Improving robot learning through visual forecasting

Farming is an essential part of Minnesota’s economy, and the University of Minnesota has a long tradition of providing farmers with state-of-the-art technologies to increase productivity.

However, one area that has lagged is the use of fully autonomous robots that can solve their tasks in conjunction with humans. This absence of autonomous robots in our lives can be attributed to several factors, namely: the difficulties of perception algorithms to operate robustly in uncontrolled and “busy” environments; the necessity of robust sensing, control, and motion planning protocols for safe operation as robots move around other machinery, animals, and humans; and inefficient learning behavior making it hard to learn robot behaviors solely through interactions with the environment.

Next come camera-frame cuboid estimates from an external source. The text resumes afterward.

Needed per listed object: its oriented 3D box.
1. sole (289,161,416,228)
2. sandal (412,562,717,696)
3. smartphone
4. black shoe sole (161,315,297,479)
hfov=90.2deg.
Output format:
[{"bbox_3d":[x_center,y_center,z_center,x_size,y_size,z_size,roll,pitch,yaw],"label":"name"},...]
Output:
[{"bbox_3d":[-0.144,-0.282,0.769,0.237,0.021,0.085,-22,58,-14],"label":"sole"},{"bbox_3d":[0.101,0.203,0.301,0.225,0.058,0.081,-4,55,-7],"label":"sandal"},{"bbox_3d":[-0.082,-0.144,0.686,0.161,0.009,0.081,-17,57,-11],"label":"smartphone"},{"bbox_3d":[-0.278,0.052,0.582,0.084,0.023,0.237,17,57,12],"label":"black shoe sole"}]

CS&E Ph.D. student Nicolai Haeni, who was a 2019-20 UMII MnDRIVE PhD Graduate Assistant, studied two problems related to this topic: novel view synthesis (NVS) and robotic grasping of soft objects.

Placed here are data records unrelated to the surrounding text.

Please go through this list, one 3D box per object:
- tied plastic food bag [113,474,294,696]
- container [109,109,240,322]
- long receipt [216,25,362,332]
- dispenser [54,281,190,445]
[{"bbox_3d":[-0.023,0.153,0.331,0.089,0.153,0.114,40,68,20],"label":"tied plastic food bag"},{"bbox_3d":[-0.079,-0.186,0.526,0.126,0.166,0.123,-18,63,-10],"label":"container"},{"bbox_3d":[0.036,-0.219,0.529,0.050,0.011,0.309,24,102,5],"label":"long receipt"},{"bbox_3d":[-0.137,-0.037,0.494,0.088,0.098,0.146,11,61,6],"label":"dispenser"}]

  • NVS is the ability to generate unseen or occluded parts of an object from a single camera view. In the future, this could potentially allow a robot to predict a dangerous situation before it happens. This project presented continuous object representation networks (CORN), a conditional architecture that encodes an input image’s geometry and appearance and maps it to a 3D consistent scene representation. Using this 3D representation, the model can render desired novel views from a single input image.
  • Learning object manipulation is a critical skill for robots to interact with their environment. While rigid object manipulation has been studied extensively, non-rigid objects present a greater challenge. This project presented the task of peeling Velcro as a possible application of robotic manipulation of non-rigid objects. The developed model used only tactile sensor inputs for effective Velcro peeling.

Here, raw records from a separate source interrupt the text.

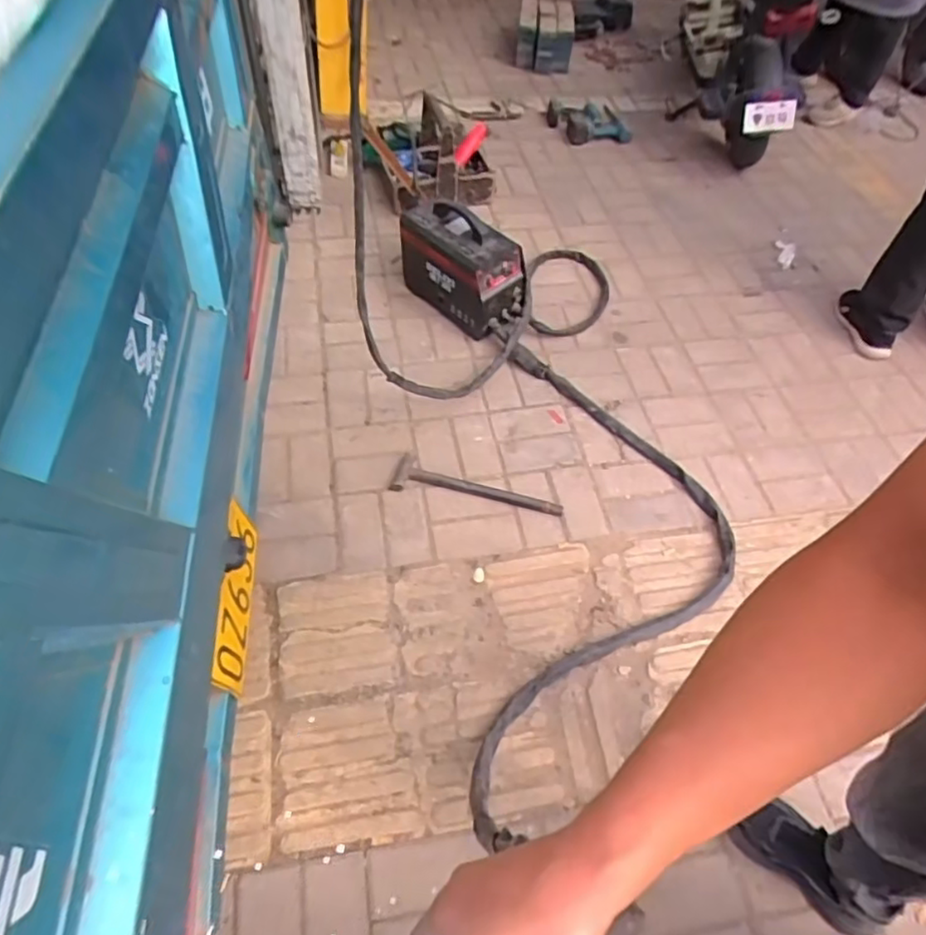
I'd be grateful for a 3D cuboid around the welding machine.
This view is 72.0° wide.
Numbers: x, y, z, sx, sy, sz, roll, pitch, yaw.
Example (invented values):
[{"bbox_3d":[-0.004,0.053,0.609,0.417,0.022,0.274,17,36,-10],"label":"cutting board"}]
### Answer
[{"bbox_3d":[0.001,-0.550,1.696,0.182,0.261,0.332,-35,63,-25],"label":"welding machine"}]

Haeni, who works with professor Volkan Isler in the Robotic Sensor Networks Lab, used the Minnesota Supercomputing Institute extensively for this research. He participated in the 2021 MSI Research Exhibition in April 2021, presenting a poster related to this project called Continuous Object Representation Networks: Novel View Synthesis Without Target View Supervision (authors: Nicolai Haeni, Selim Engin, Jun-Jee Chao, Volkan Isler).